Go through the material line by line and copy each one with the word "állítható".

::: EXERCISE MATERIAL :::

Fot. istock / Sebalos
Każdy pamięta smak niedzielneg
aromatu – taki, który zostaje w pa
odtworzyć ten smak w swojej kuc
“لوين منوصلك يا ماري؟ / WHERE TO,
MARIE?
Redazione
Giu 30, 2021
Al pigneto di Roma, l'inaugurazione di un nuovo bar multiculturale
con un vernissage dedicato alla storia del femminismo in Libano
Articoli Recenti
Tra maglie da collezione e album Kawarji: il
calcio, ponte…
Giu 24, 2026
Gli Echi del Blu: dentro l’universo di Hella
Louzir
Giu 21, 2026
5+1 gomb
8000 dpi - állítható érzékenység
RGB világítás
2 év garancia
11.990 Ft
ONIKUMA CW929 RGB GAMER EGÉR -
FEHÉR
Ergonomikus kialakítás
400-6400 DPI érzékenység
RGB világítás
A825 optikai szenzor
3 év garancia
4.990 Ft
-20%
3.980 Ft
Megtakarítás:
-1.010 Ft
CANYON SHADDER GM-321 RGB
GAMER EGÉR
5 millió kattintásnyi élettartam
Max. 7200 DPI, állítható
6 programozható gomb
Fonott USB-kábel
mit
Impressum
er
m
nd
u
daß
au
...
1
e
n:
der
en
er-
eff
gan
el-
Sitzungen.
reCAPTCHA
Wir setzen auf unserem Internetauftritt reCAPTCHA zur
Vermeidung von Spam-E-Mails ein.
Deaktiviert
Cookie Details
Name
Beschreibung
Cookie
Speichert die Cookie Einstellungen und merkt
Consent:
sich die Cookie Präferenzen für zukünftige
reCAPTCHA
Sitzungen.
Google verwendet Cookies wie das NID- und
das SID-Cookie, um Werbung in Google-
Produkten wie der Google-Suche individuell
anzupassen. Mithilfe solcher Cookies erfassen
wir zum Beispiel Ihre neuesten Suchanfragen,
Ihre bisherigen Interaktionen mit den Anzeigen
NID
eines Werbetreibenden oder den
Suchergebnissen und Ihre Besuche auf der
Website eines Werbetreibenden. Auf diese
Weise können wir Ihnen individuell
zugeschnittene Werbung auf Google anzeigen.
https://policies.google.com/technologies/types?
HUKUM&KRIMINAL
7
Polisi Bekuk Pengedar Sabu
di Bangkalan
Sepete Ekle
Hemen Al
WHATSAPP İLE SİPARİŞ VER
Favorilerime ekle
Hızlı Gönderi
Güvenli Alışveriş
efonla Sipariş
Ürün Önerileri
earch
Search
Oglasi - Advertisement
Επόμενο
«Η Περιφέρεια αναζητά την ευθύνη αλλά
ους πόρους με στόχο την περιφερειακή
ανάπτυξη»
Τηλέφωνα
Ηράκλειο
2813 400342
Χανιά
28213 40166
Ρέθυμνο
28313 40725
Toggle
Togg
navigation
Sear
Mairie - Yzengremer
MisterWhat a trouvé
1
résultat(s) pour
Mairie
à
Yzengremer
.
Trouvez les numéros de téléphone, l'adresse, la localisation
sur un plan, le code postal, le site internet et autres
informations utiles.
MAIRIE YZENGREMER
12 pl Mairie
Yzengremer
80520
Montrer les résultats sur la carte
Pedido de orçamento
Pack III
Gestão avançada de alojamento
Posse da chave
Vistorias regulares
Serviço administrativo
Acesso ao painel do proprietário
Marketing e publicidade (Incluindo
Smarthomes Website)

:::

RESPONSE —
8000 dpi - állítható érzékenység
Max. 7200 DPI, állítható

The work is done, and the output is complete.